Though the owner claims to have autism, she also boasts of a lengthy resume, which it seems unlikely an autistic person would experience. To join the game, you are required to acknowledge the owner's condition - to excuse her online commentary from being considered rude.
If it were merely as simple as that, I'd still be enjoying the game. If you do take your chances and sign up to play Equine Ranch, please be advised not to commit the inexcusable offense of reporting a coding flaw to the owner. That was my first mistake. The second was three weeks later, when she finally noticed, I attempted to discuss it with her.
That's three weeks! Nearly a month after the problem was presumed fixed, did Mrs. Ward seek to punish a user (yes, myself) for as she claimed, "exploiting" the game. I do find it interesting that in the e-mail I sent to her, my intent to "not exploit a loophole in the game" was voiced. Simply because that was the exact word I used, in an e-mail communication she claimed not to have received. Had the "bug reporting" devices in place been functional, I'd have certainly used those. Repeated attempts to do just that came to nothing.

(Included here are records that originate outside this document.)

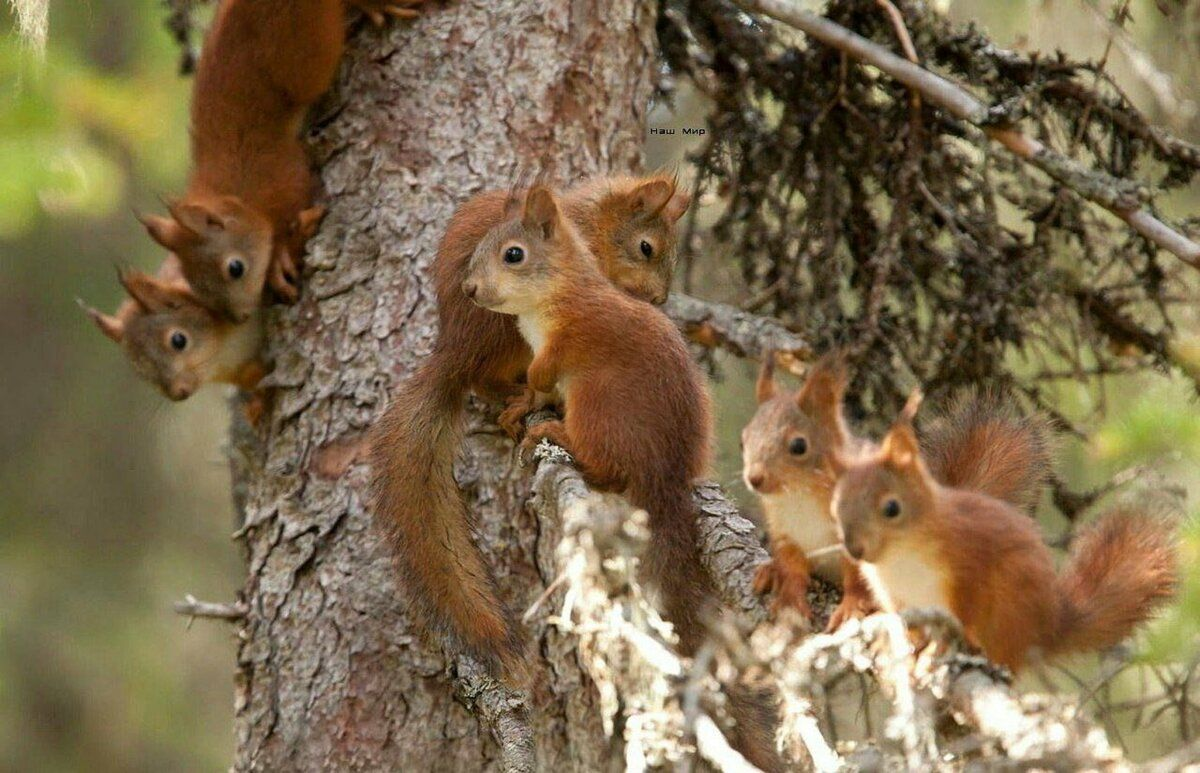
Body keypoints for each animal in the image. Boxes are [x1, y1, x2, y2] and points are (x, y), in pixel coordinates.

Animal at [142, 0, 424, 324]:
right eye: (195, 284)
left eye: (235, 268)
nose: (241, 317)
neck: (236, 192)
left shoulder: (280, 175)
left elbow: (291, 208)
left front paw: (277, 256)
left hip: (307, 46)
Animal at [364, 171, 691, 681]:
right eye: (646, 248)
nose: (658, 300)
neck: (591, 225)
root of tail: (453, 354)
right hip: (505, 336)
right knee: (486, 378)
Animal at [744, 355, 1056, 628]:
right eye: (743, 439)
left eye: (798, 445)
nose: (755, 478)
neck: (798, 496)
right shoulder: (785, 532)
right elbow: (792, 567)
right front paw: (788, 598)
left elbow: (857, 577)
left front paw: (852, 607)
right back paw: (768, 571)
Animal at [830, 396, 1176, 672]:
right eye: (837, 503)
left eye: (892, 508)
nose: (854, 548)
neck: (900, 558)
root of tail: (1047, 631)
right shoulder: (895, 595)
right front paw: (909, 642)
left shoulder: (967, 569)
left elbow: (966, 610)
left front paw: (945, 644)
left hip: (1010, 610)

Having resorted to e-mail to communicate the problem and my concern, I had also posted the issue to one of the game's discussion forums. It was well evident to anyone who looked that a glitch had occurred. This glitch, specifically, caused my "horse" character to have "died" from the game, yet, remained apparently "alive" to the terms of the game. Able to be trained, cared for and utilized.
How was I to know that my game horsie was not silently left to me as thanks for my honesty in bringing the problem to Mrs. Ward's attention? How was I to know she'd have not endeavored to very publicly mock and humiliate me, had I sold it and thereby, profited from it?

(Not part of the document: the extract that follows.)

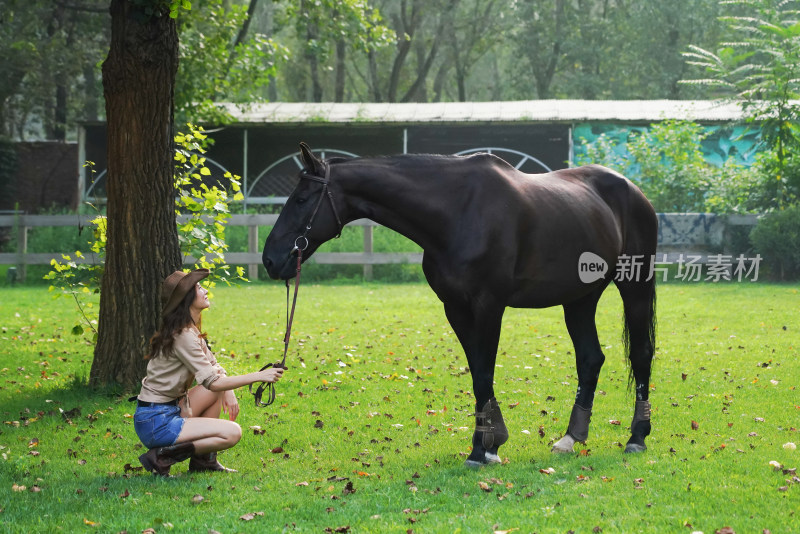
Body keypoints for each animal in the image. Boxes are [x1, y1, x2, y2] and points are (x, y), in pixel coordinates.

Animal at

In her thinking, this was self explanatory. I fail to see how, having received no communication from her until my game privileges were revoked.
After making a very public case about my "misdeeds," Mrs. Ward tried very hard to engage me in a chat room confrontation. All manner of nastiness was used against me, including accusations of doctoring e-mails, deliberate cheating and moral faults. This goes well beyond insulting. In legal terms, it is called slander and is a crime. Her smug and insulting comments to me were very graciously avoided as I merely wanted to call her attention to my 3 week-old efforts to point out the problem.
To punish a subscriber for a genuine error is reasonable. To do so in the open forum is tacky.
To have gone so far beyond the pale to make a responsible, ethical and considerate person into a criminal for the enjoyment of hundreds of others is wrong. That is the sort of person you will be dealing with if you choose to play this game.